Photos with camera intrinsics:
• • • • • • •
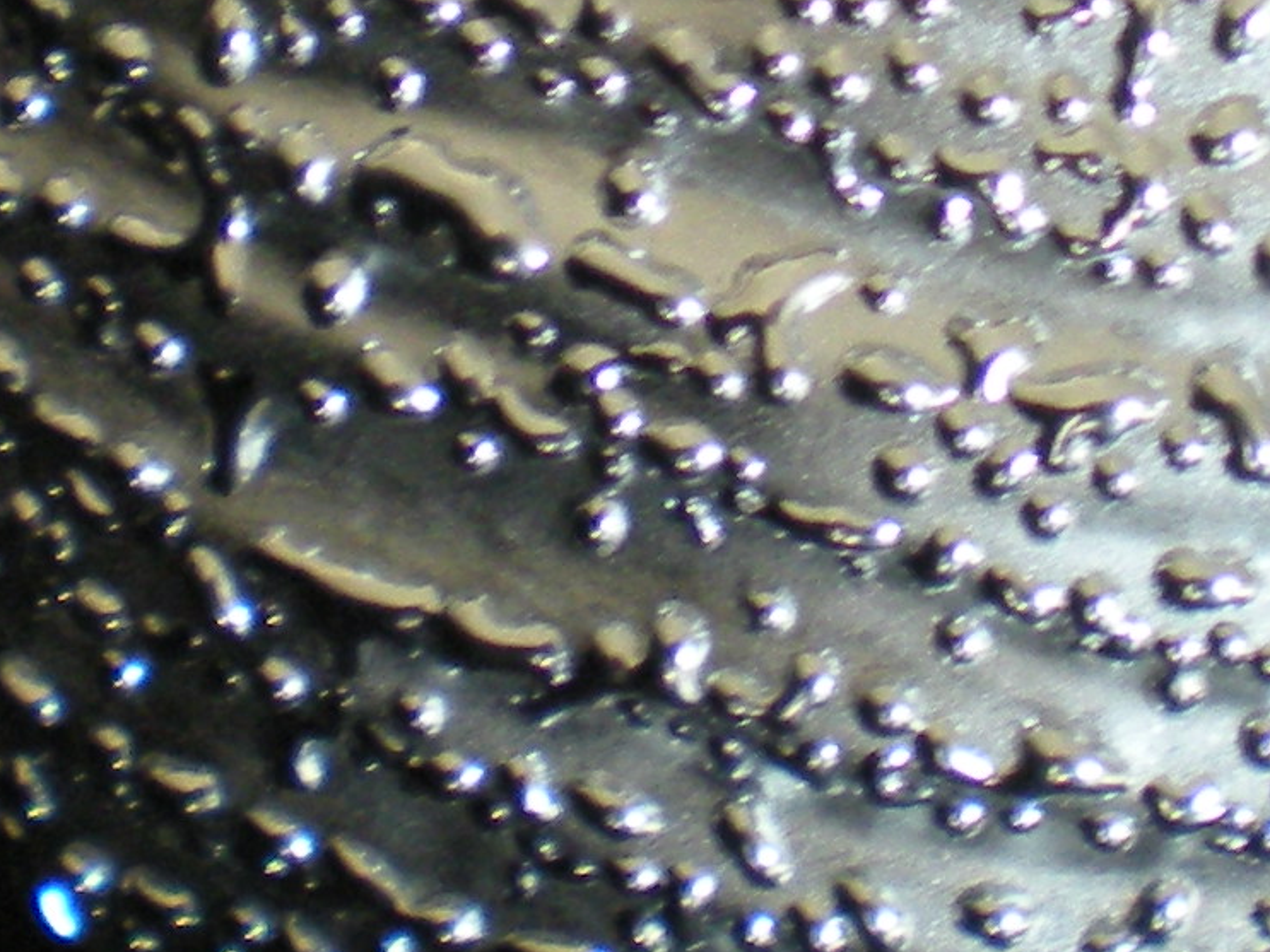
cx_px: 945
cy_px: -132
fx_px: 6126
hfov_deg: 11.8
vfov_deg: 8.8
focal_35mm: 167
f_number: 3.1
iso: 200
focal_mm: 6.3
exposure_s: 1/35.6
• • • • • • •
:: Work task ::
Copy all the data exactly as written, but skip any picture.

:: Output for this task ::
cx_px: 945
cy_px: -132
fx_px: 6126
hfov_deg: 11.8
vfov_deg: 8.8
focal_35mm: 167
f_number: 3.1
iso: 200
focal_mm: 6.3
exposure_s: 1/35.6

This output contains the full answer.